Le match qui résume tout cela, est bien celui face à Liverpool au Parc, qui est le tournant de cette saison. Les saisons précédentes, on avait l’habitude des paroles avant les gros matches, pour n’avoir aucun acte le moment venu. Mais ça, c’était avant. Les scènes de joie et de communion avec les supporteurs après la rencontre le prouvent : quelque chose a changé cette saison.

 

Paris se rebiffe

 Si tout se passe bien sur le terrain, et qu’on a enfin trouvé un entraîneur qui se fait respecter, les dirigeants parisiens ont enfin décidé de montrer les crocs en coulisses ! D’abord, Nasser Al-Khelaïfi a repris de volée en personne Javier Tebas lors du tirage au sort de la Ligue des Champions en août. Durant près de 5 minutes, le dirigeant qatari a réprimandé le président de la Ligue de Football Espagnole. Javier Tebas ne cessait d’accuser le club de la capitale d’enfreindre les règles du fair-play financier, la pilule Neymar ayant du mal à passer… Début octobre, le PSG a saisi le Tribunal Arbitral du Sport (TAS) pour contester l’examen approfondi de son cas dans le cadre du fair-play financier.

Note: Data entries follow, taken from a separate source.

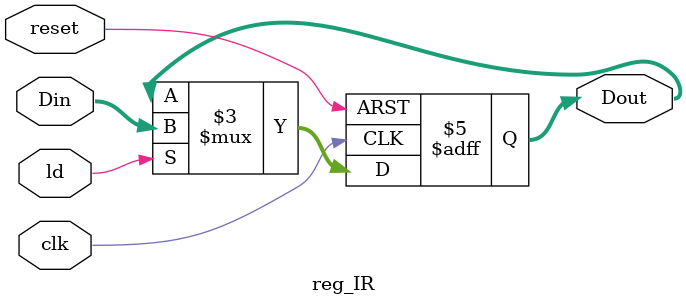
<source format=v>
`timescale 1ns / 1ps
 /*******************************************************************************
 * Author:   Benjamin Adinata
 * Email:	 benjaminadinata@yahoo.com
 * Filename: reg_IR.v
 * Date:     November 26, 2017
 * Version:  1.0
 * Purpose:  The purpose of this module is to create a register that will load
 *           in values from Din to Dout when ld is enabled. If load is not enabled
 *           the value in the register stays the same.
 *					
 * Notes:	 
 *******************************************************************************/
module reg_IR(clk, reset, ld, Din, Dout);
	input 		  clk, reset, ld;
	input  [15:0] Din;
	output [15:0] Dout; reg [15:0] Dout;
	
    // behavioral section for writing to the register
    always@ (posedge clk or posedge reset)
        if(reset)
            Dout <= 16'b0;
	    else
            if(ld)
		        Dout <= Din;
            else
		        Dout <= Dout;
    
endmodule

</source>
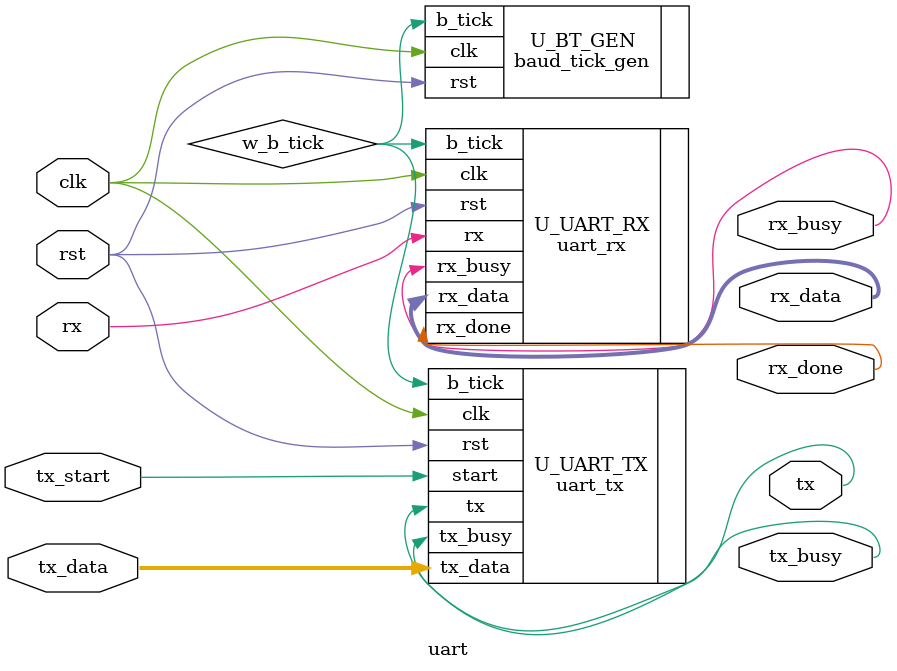
<source format=v>
`timescale 1ns / 1ps


module uart_fifo(
    input        clk       ,
    input        rst       ,
    input        rx        ,
    input  [1:0] mode_sel  ,
    input  [7:0] time_data ,
    input  [7:0] sw_data   ,
    input  [7:0] sr_data   ,
    input  [7:0] dht_data  ,
    input        sr_done   ,
    input        dht_done  ,
    output [7:0] rx_data   ,
    output       tx        
);
    
    // register
     reg [7:0] rx_data_reg;

    // wire
    wire [7:0] w_rx_data;
    wire [7:0] w_tx_data;
    wire [7:0] w_lb_data;
    wire [7:0] w_time_data;
    wire [7:0] w_sw_data;
    wire [7:0] w_dht_data;
    wire [7:0] w_sr_data;
    wire [7:0] w_data;

    wire w_send_start_w;
    wire w_send_start_sw;
    wire w_send_start_dht;
    wire w_send_start_sr;
    wire w_send_start;

    wire w_rx_done;
    wire w_rx_full;

    wire w_tx_busy;
    wire w_tx_start;

    wire w_lb_push;
    wire w_lb_pop;
    
    //output & assign
    assign rx_data = rx_data_reg;
    assign w_send_start = (w_send_start_w) ? w_send_start_w : 
                          (w_send_start_sw) ? w_send_start_sw : 
                          (w_send_start_sr) ? w_send_start_sr :
                          (w_send_start_dht) ? w_send_start_dht : 0; 
    assign w_data = (w_send_start_w) ? w_time_data : 
                    (w_send_start_sw) ? w_sw_data : 
                    (w_send_start_sr) ? w_sr_data :
                    (w_send_start_dht) ? w_dht_data : 0;

    // sequential logic for tick signal
    always @(posedge clk, posedge rst) begin
        if (rst) begin
            rx_data_reg <= 0;
        end else begin
            if(!w_lb_push) begin
                rx_data_reg <= w_lb_data;
            end else rx_data_reg <= 0; 
        end
    end

    // UART MAIN
    uart U_UART(
        .clk(clk),
        .rst(rst),
        .tx_start(~(w_tx_start)),
        .rx(rx),
        .tx_data(w_tx_data),
        .tx(tx),
        .tx_busy(w_tx_busy),
        .rx_data(w_rx_data),
        .rx_busy(),
        .rx_done(w_rx_done)
    );

    // UART FIFO RX
    fifo U_FIFO_RX(
        .clk    (clk),
        .rst    (rst),
        .w_data (w_rx_data),
        .push   (w_rx_done),
        .pop    (~(w_lb_pop)),
        .r_data (w_lb_data),
        .full   (w_rx_full),
        .empty  (w_lb_push)
    );

    // STOPWATCH DATA SENDER
    ascii_sender U_ASCII_SENDER_STOPWATCH(
    .clk        (clk),
    .rst        (rst),
    .start      ((w_lb_push) & (rx_data_reg == "T") & (mode_sel == 0)),
    .tx_busy    (w_tx_busy),
    .time_data  (sw_data),
    .send_start (w_send_start_sw),
    .ascii_data (w_sw_data)
    );

    // WATCH DATA SENDER
    ascii_sender U_ASCII_SENDER_WATCH(
    .clk        (clk),
    .rst        (rst),
    .start      ((w_lb_push) & (rx_data_reg == "T") & (mode_sel == 1)),
    .tx_busy    (w_tx_busy),
    .time_data  (time_data),
    .send_start (w_send_start_w),
    .ascii_data (w_time_data)
    );

    // SR04 DATA SENDER
    ascii_sender_sr U_ASCII_SENDER_SR(
        .clk        (clk),
        .rst        (rst),
        .start      (sr_done & (mode_sel == 2)),
        .tx_busy    (w_tx_busy),
        .sr_data    (sr_data),
        .send_start (w_send_start_sr),
        .ascii_data (w_sr_data)
    );

    // DHT11 DATA SENDER
    ascii_sender_dht U_ASCII_SENDER_DHT(
        .clk        (clk),
        .rst        (rst),
        .start      (dht_done & (mode_sel == 3)),
        .tx_busy    (w_tx_busy),
        .dht_data   (dht_data),
        .send_start (w_send_start_dht),
        .ascii_data (w_dht_data)
    );
    
    // UART FIFO TX
    fifo U_FIFO_TX(
        .clk    (clk),
        .rst    (rst),
        .w_data (w_data),
        .push   (w_send_start),
        .pop    (~(w_tx_busy)),
        .r_data (w_tx_data),
        .full   (w_lb_pop),
        .empty  (w_tx_start)
    );
endmodule

module uart(
    input        clk,
    input        rst,
    input        tx_start,
    input        rx,
    input  [7:0] tx_data,
    output       tx,
    output       tx_busy,
    output [7:0] rx_data,
    output       rx_busy,
    output       rx_done
);

    wire w_b_tick;

    uart_rx U_UART_RX(
        .clk(clk),
        .rst(rst),
        .b_tick(w_b_tick), // same b_tick with UART TX
        .rx(rx),
        .rx_data(rx_data),
        .rx_busy(rx_busy),
        .rx_done(rx_done)
    );

    uart_tx U_UART_TX(
        .clk(clk),
        .rst(rst),
        .start(tx_start),
        .b_tick(w_b_tick), // same b_tick with UART RX
        .tx_data(tx_data),
        .tx(tx),
        .tx_busy(tx_busy)
    );

    baud_tick_gen #(.BAUD(9600)) U_BT_GEN(
        .clk(clk),
        .rst(rst),
        .b_tick(w_b_tick)
    );
endmodule
</source>
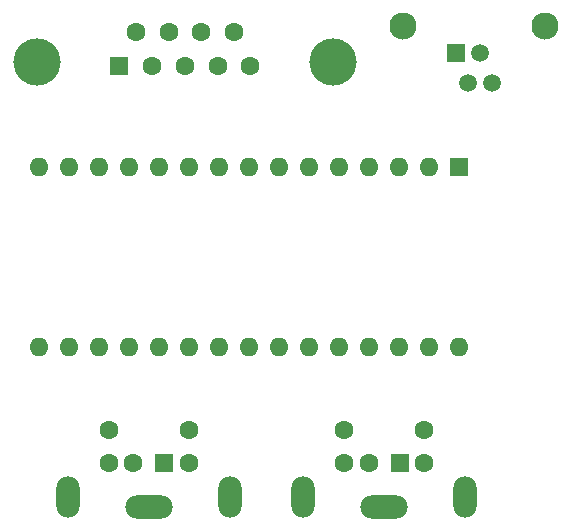
<source format=gbr>
%TF.GenerationSoftware,KiCad,Pcbnew,7.0.2*%
%TF.CreationDate,2024-03-26T11:17:04+09:00*%
%TF.ProjectId,dual_arduino_macplus_adapter,6475616c-5f61-4726-9475-696e6f5f6d61,rev?*%
%TF.SameCoordinates,Original*%
%TF.FileFunction,Soldermask,Top*%
%TF.FilePolarity,Negative*%
%FSLAX46Y46*%
G04 Gerber Fmt 4.6, Leading zero omitted, Abs format (unit mm)*
G04 Created by KiCad (PCBNEW 7.0.2) date 2024-03-26 11:17:04*
%MOMM*%
%LPD*%
G01*
G04 APERTURE LIST*
%ADD10C,2.300000*%
%ADD11R,1.500000X1.500000*%
%ADD12C,1.500000*%
%ADD13O,2.000000X3.500000*%
%ADD14R,1.600000X1.600000*%
%ADD15C,1.600000*%
%ADD16O,4.000000X2.000000*%
%ADD17C,4.000000*%
%ADD18O,1.600000X1.600000*%
G04 APERTURE END LIST*
D10*
%TO.C,J4*%
X141890000Y-47760000D03*
X129890000Y-47760000D03*
D11*
X134360000Y-50060000D03*
D12*
X135380000Y-52600000D03*
X136400000Y-50060000D03*
X137420000Y-52600000D03*
%TD*%
D13*
%TO.C,J3*%
X121450000Y-87630000D03*
X135150000Y-87630000D03*
D14*
X129600000Y-84780000D03*
D15*
X127000000Y-84780000D03*
X131700000Y-84780000D03*
X124900000Y-84780000D03*
X131700000Y-81980000D03*
X124900000Y-81980000D03*
D16*
X128300000Y-88430000D03*
%TD*%
D13*
%TO.C,J2*%
X101510000Y-87630000D03*
X115210000Y-87630000D03*
D14*
X109660000Y-84780000D03*
D15*
X107060000Y-84780000D03*
X111760000Y-84780000D03*
X104960000Y-84780000D03*
X111760000Y-81980000D03*
X104960000Y-81980000D03*
D16*
X108360000Y-88430000D03*
%TD*%
D17*
%TO.C,J1*%
X98915000Y-50800000D03*
X123915000Y-50800000D03*
D14*
X105875000Y-51100000D03*
D15*
X108645000Y-51100000D03*
X111415000Y-51100000D03*
X114185000Y-51100000D03*
X116955000Y-51100000D03*
X107260000Y-48260000D03*
X110030000Y-48260000D03*
X112800000Y-48260000D03*
X115570000Y-48260000D03*
%TD*%
D14*
%TO.C,A1*%
X134620000Y-59690000D03*
D18*
X132080000Y-59690000D03*
X129540000Y-59690000D03*
X127000000Y-59690000D03*
X124460000Y-59690000D03*
X121920000Y-59690000D03*
X119380000Y-59690000D03*
X116840000Y-59690000D03*
X114300000Y-59690000D03*
X111760000Y-59690000D03*
X109220000Y-59690000D03*
X106680000Y-59690000D03*
X104140000Y-59690000D03*
X101600000Y-59690000D03*
X99060000Y-59690000D03*
X99060000Y-74930000D03*
X101600000Y-74930000D03*
X104140000Y-74930000D03*
X106680000Y-74930000D03*
X109220000Y-74930000D03*
X111760000Y-74930000D03*
X114300000Y-74930000D03*
X116840000Y-74930000D03*
X119380000Y-74930000D03*
X121920000Y-74930000D03*
X124460000Y-74930000D03*
X127000000Y-74930000D03*
X129540000Y-74930000D03*
X132080000Y-74930000D03*
X134620000Y-74930000D03*
%TD*%
M02*

</source>
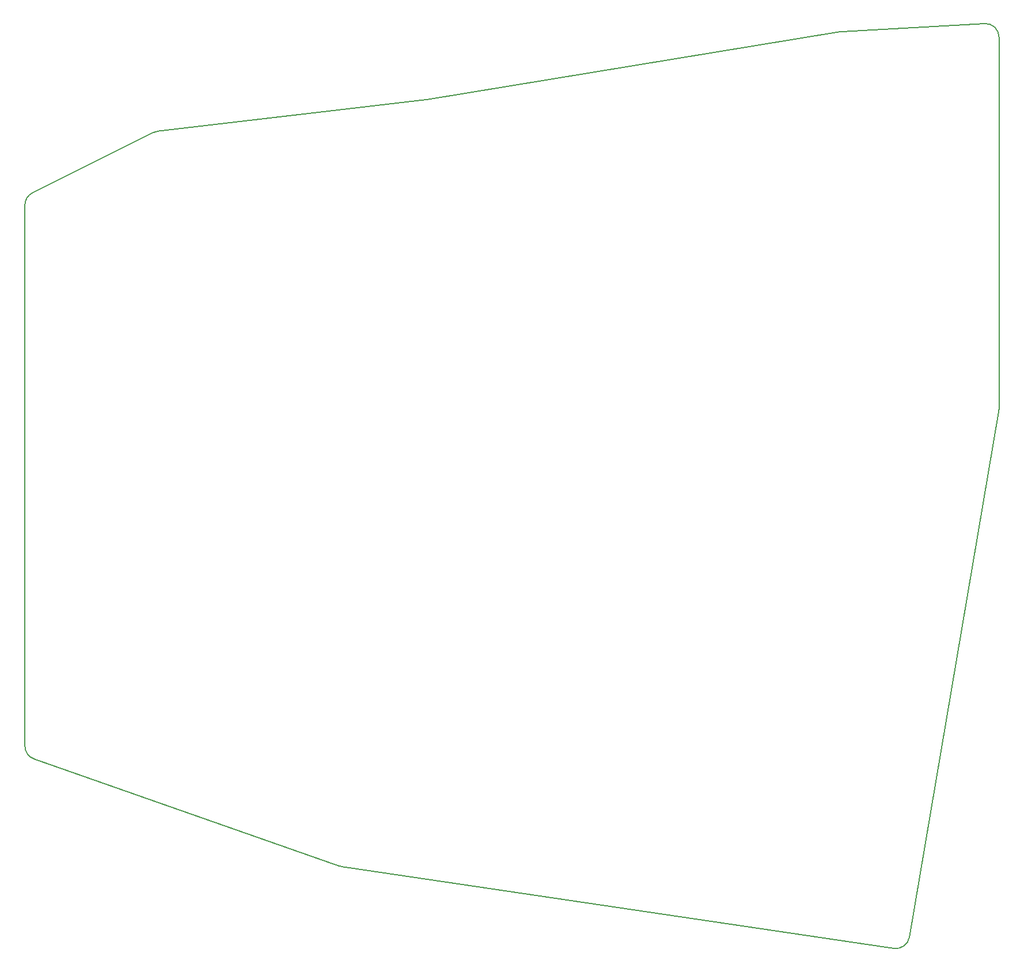
<source format=gbr>
%TF.GenerationSoftware,KiCad,Pcbnew,9.0.1*%
%TF.CreationDate,2025-06-02T17:16:12+02:00*%
%TF.ProjectId,pleiades_l,706c6569-6164-4657-935f-6c2e6b696361,v1.0.0*%
%TF.SameCoordinates,Original*%
%TF.FileFunction,Profile,NP*%
%FSLAX46Y46*%
G04 Gerber Fmt 4.6, Leading zero omitted, Abs format (unit mm)*
G04 Created by KiCad (PCBNEW 9.0.1) date 2025-06-02 17:16:12*
%MOMM*%
%LPD*%
G01*
G04 APERTURE LIST*
%TA.AperFunction,Profile*%
%ADD10C,0.150000*%
%TD*%
G04 APERTURE END LIST*
D10*
X-12500000Y-11948513D02*
X-12500000Y67598885D01*
X-11396309Y69386798D02*
X6187388Y78201783D01*
X6847242Y78399843D02*
X46457094Y83115891D01*
X46542644Y83127957D02*
X107397359Y93055256D01*
X107603825Y93078008D02*
X128584461Y94292081D01*
X130700000Y92295421D02*
X130700000Y37583369D01*
X130671685Y37248022D02*
X117524888Y-40049084D01*
X115260045Y-41692135D02*
X34068898Y-29661316D01*
X33700130Y-29570206D02*
X-11161926Y-13835801D01*
X-12500001Y67598885D02*
G75*
G02*
X-11396309Y69386798I2000001J0D01*
G01*
X6187388Y78201783D02*
G75*
G02*
X6847242Y78399844I896309J-1787913D01*
G01*
X46542645Y83127956D02*
G75*
G02*
X46457094Y83115891I-322006J1973909D01*
G01*
X107397359Y93055256D02*
G75*
G02*
X107603825Y93078008I322005J-1973908D01*
G01*
X128584461Y94292081D02*
G75*
G02*
X130700000Y92295421I115539J-1996660D01*
G01*
X130700000Y37583369D02*
G75*
G02*
X130671685Y37248022I-2000000J0D01*
G01*
X117524887Y-40049084D02*
G75*
G02*
X115260045Y-41692135I-1971685J335347D01*
G01*
X34068899Y-29661316D02*
G75*
G02*
X33700130Y-29570206I293156J1978398D01*
G01*
X-11161926Y-13835801D02*
G75*
G02*
X-12500001Y-11948513I661926J1887288D01*
G01*
M02*

</source>
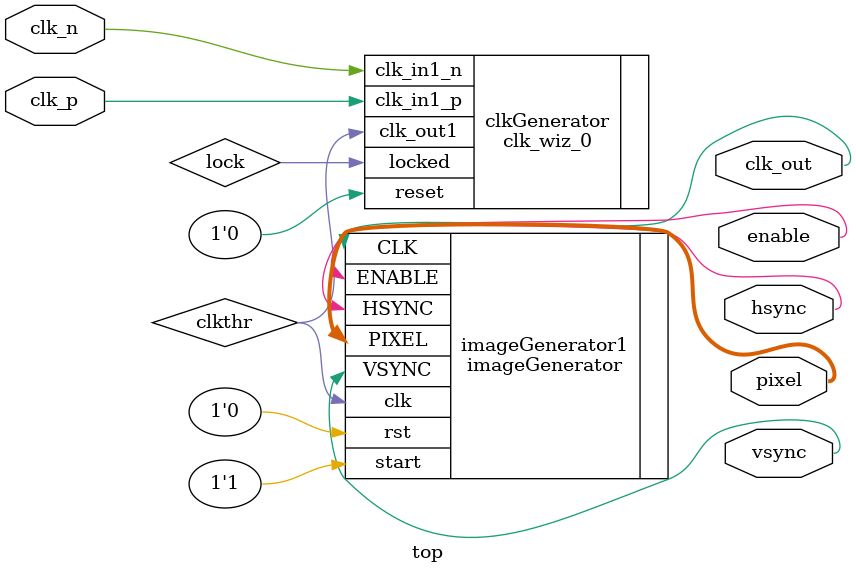
<source format=v>
`timescale 1ns / 1ps


module top(
    input clk_p,
    input clk_n,
    //input start,
    //input reset,
    output enable,
    output clk_out,
    output vsync,
    output hsync,
    output [29:0] pixel
    );
    //reset e start para já vem de dentro
    //Mais tarde tem de se alterar isto
    
    
    //este clock tem na entrada 200MHz que vem do oscilador (positivo e negativo)
    //na saida tem um sinal so de 148.5 MHz
    wire clkthr, lock;
    clk_wiz_0 clkGenerator(
      .clk_in1_p(clk_p),
      .clk_in1_n(clk_n),
      .clk_out1(clkthr),
      .reset(1'b0),
      .locked(lock)
     );     
         
    imageGenerator imageGenerator1(
            .rst(1'b0),
            .clk(clkthr),
            .start(1'b1),
            .ENABLE(enable),
            .VSYNC(vsync),
            .HSYNC(hsync),
            .PIXEL(pixel),
            .CLK(clk_out)
   );
  
endmodule
</source>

Après les transferts de Kylian Mbappé et de Neymar, l’UEFA avait ouvert une procédure pour savoir si le FPF avait été respecté. Le dossier avait été classé en juin dernier avant d’être rouvert trois mois plus tard. Dernière contre-attaque en date, dans un communiqué intitulé « L’Équipe, média de désinformation », le club s’attaque (enfin) au quotidien, pour le plus grand plaisir des supporteurs. Pour les dirigeants, le papier ne contient que des « allégations totalement erronées, ridicules et uniquement de nature à recréer un climat de grandes tensions entre le Club et ce média ». Mais le club a décidé de frapper encore plus fort. Depuis quelques semaines, les journalistes de l’Équipe sont interdits d’accès aux conférences de presse. Pourvu que ça dure.

 

Le point négatif

Seule ombre au tableau dans cette première partie de saison, la gestion du cas Adrien Rabiot. Je ne vais pas me faire des amis, mais si la plupart des supporteurs en veut au joueur, de mon côté, j’en veux plus à la direction. Comment peut-on laisser un joueur de ce niveau arriver à terme de son contrat ? Comment ne pas avoir anticipé le coup cet été ? Nasser était persuadé de pouvoir le garder. Il s’est terriblement trompé. Où je peux en vouloir au milieu de terrain, c’est d’avoir laissé entendre qu’il allait prolonger. Pour le reste, c’est du business, comme dans n’importe quel autre métier. Peut-être s’est-il lassé de la Ligue 1 et veut tenter une nouvelle expérience ? Quoi qu’il en soit, cela prouve encore une fois que le club appartient aux fans. Les joueurs passent, nous, restons du début à la fin.